Tabloidnova.com - Ternyata, anak-anak dari keluarga miskin kin boleh berlega. Di sekolah ini, semua biaya sekolah digratiskan, termasuk makan, tempat tinggal dan perlengkapan sekolah. Hebatnya lagi, sejak dini mereka juga dikader untuk menjadi pengusaha.
Suasana sejuk pegunungan di kawasan Desa Bumiaji, Batu, Malang malam itu terasa sangat meriah. Suara musik dari sound system terdengar menggelegar ditimpa permainan cahaya warna-warni yang tertata sangat apik. Dari balik balik panggung terbuka, muncullah para remaja putri dan putra silih berganti memerankan berbagai karakter. Sesuai dengan alur cerita Today is Tomorow, drama musikal itu menggambarkan perjuangan mereka, para pemain yang anak-anak yatim piatu miskin dari berbagai daerah, yang awalnya tidak memiliki impian namun di tempat itu dia didik dan akhrinya menjadi orang sukses.

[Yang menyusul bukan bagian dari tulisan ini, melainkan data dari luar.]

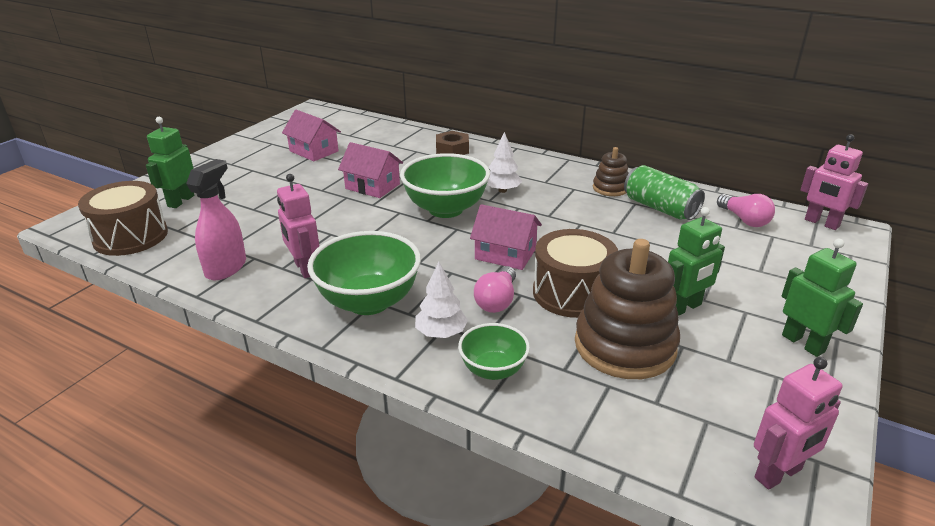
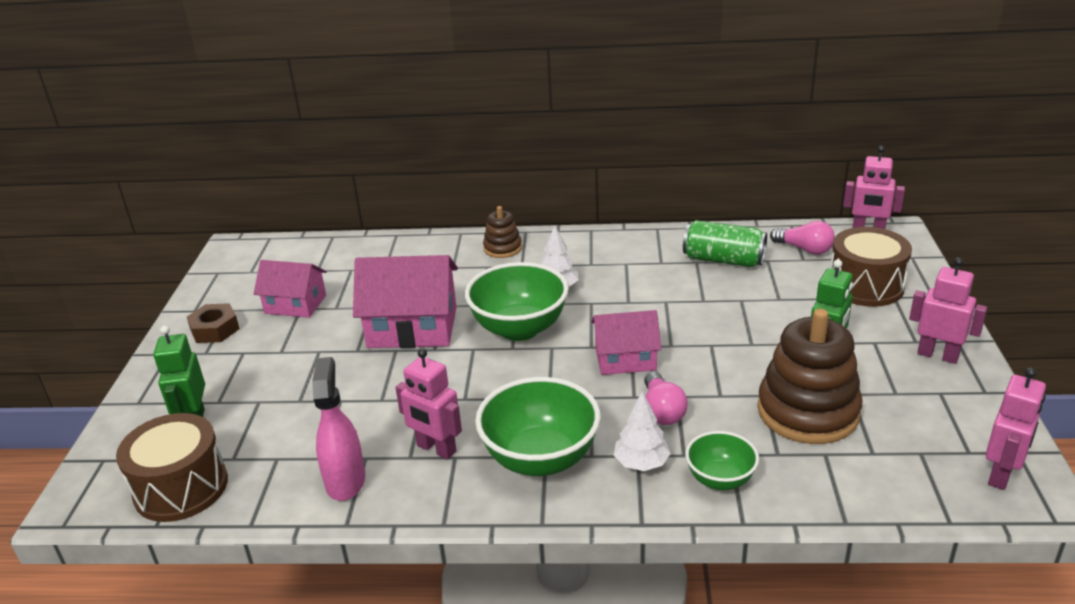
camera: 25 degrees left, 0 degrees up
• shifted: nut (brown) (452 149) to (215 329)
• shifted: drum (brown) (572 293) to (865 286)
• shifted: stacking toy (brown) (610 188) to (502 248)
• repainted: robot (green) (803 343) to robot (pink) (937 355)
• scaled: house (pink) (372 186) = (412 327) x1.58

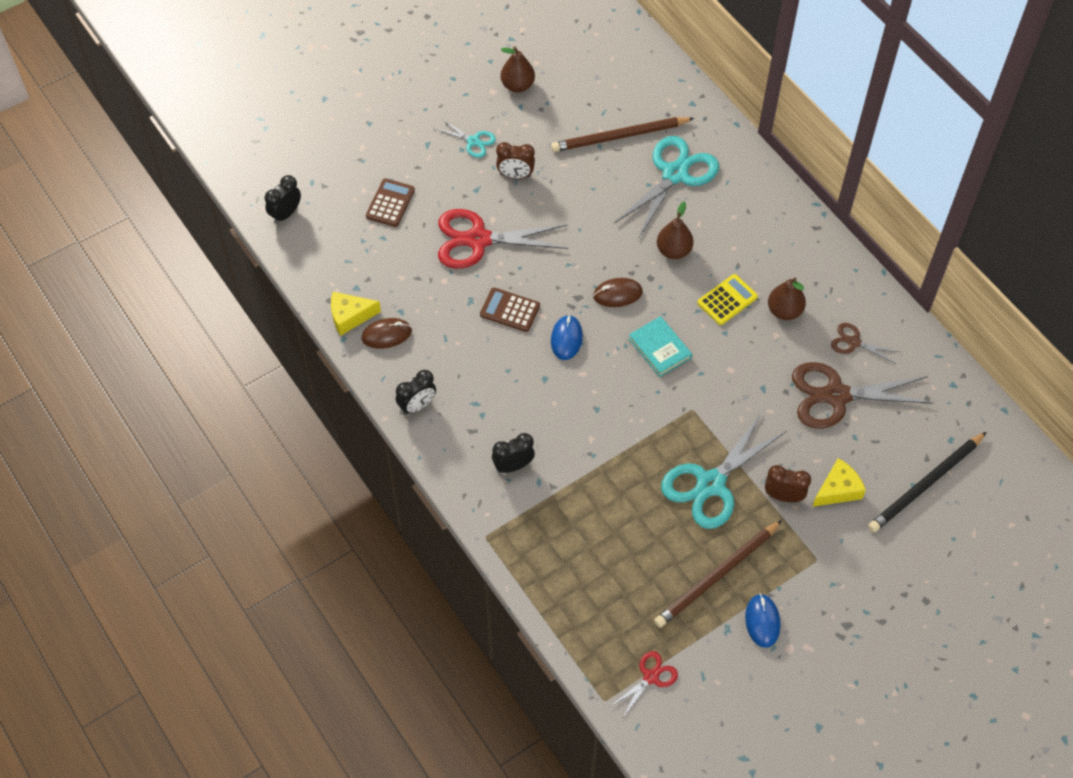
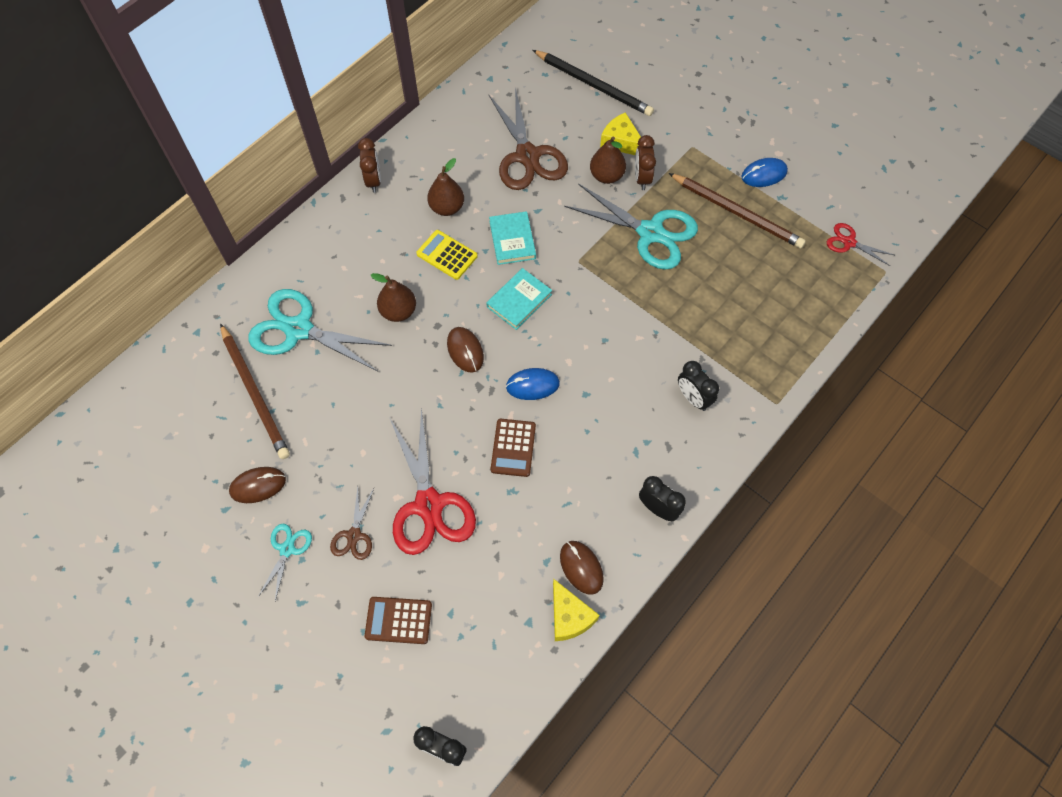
camera: 105 degrees left, 5 degrees up
• new: mouse (brown) (258 485)
• new: book (turquoise) (512 240)
• shifted: clock (brown) (515 175) to (373 181)
• shifted: pear (brown) (517 85) to (606 176)
• shifted: scissors (brown) (854 342) to (354 535)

Drama musikal dengan durasi selama satu jam lebih itu bukan sebuah imajinasi belaka tetapi sebuah cerminan nyata dari pemain yang ada di panggung. “Mereka para pemain itu adalah siswa-siswi SMA Selamat Pagi Indonesia (SMA SPI). Semuanya yatim piatu, yatim, atau piatu, anak-anak golongan ekonomi kelas bawah,” kata Didik Tri Hanggono, Wakil Kepala Sekolah SMA SPI, kepada NOVA, Kamis (16/6).
Harus Keluarga Miskin
Konsep SMA SPI memang agak berbeda dengan SMA pada umumnya. Dalam hal kurikulum misalnya, tidak persis dengan SMA lain. Tapi soal perekrutan siswa, sungguh jauh berbeda. Siswa SMA SPI adalah anak-anak yatim piatu, yatim, atau piatu atau dari keluarga yang tidak mampu dari daerah seluruh Indonesia. “Karena sekolah kami multikultural, jadi kami menerima anak-anak yang tidak mampu dari berbagai daerah, ras serta agama yang berbeda pula,” tambah Didik.
Menurut Didik, ide dasar sang pendiri SMA SPI, Julianto Eka Putra, diilhami tragedi 1998 yang sarat dengan nuansa SARA. Untuk mereduksi agar hal tersebut tidak terjadi lagi dan saling menguatkan rasa nasionalisme, tahun 2007 didirikanlah SMA SPI.
Di dalam sekolah yang berdiri di areal seluas 16 hektar tersebut terdapat berbagai bangunan yang cukup megah. Mulai dari asrama untuk putra putri, bangunan sekolah, tempat outbond, gerai makanan, gerai buku dan merchandise dan masih banyak lagi.
Selain itu, yang mungkin tidak didapat di sekolah lain adalah keberadaan kawasan spiritual garden dimana di dalamnya terdapat lima tempat ibadah, Islam, Kristen, Katholik, Hindu, dan Budha. “Tempat ibadah ini bukan hanya untuk pajangan tetapi setiap siswa wajib hukumnya untuk menaati agamanya masing-masing,” papar Didik.
Rekrutmen siswa, lanjut Didik, dilakukan secara ketat. Karena selain kuota daerah, ada 13 parameter yang menjadi acuan apakah seorang bisa diterima di SMA SPI atau tidak. Sesuai dengan konsepnya, siswa pemeluk agama Islam mendapat porsi terbesar, yakni 40%, sedang Kristen dan Katolik masing-masing 20%, serta Hindu dan Budha masing-masing 10%. Itu belum dibagi masing-masing kawasan Sumatera, Maluku, Kalimantan, Papua dan daerah lain yang harus ada. “Pokoknya kriteria kuota ini cukup njlimet, persis seperti orang menghitung perolehan Pemilu,” kata Didiik sambail tertawa.
Sementara 13 kriteria lain di antaranya adalah kondisi sosial ekonomi calon siswa. Yang diutamakan adalah mereka yang yatim piatu, yatim atau piatu saja, atau masih memiliki dua orangtua tapi miskin. Kemampuan akademik justru masuk urutan keenam atau tujuh. “Jadi, meski calon siswa itu anak pandai, tetapi kalau secara ekonomi masih terbilang bagus, pasti tidak akan diterima,” imbuhnya.
Diajari Berbisnis
Soal akademik tidak menjadi pertimbangan, karena bisa saja si calon siswa pada dasarnya anak yang cukup cerdas tetapi waktu SMP kalah bersaing. Misalnya karena tidak pernah ikui les atau menjelang ujian harus banting tulang membantu orangtuanya bekerja.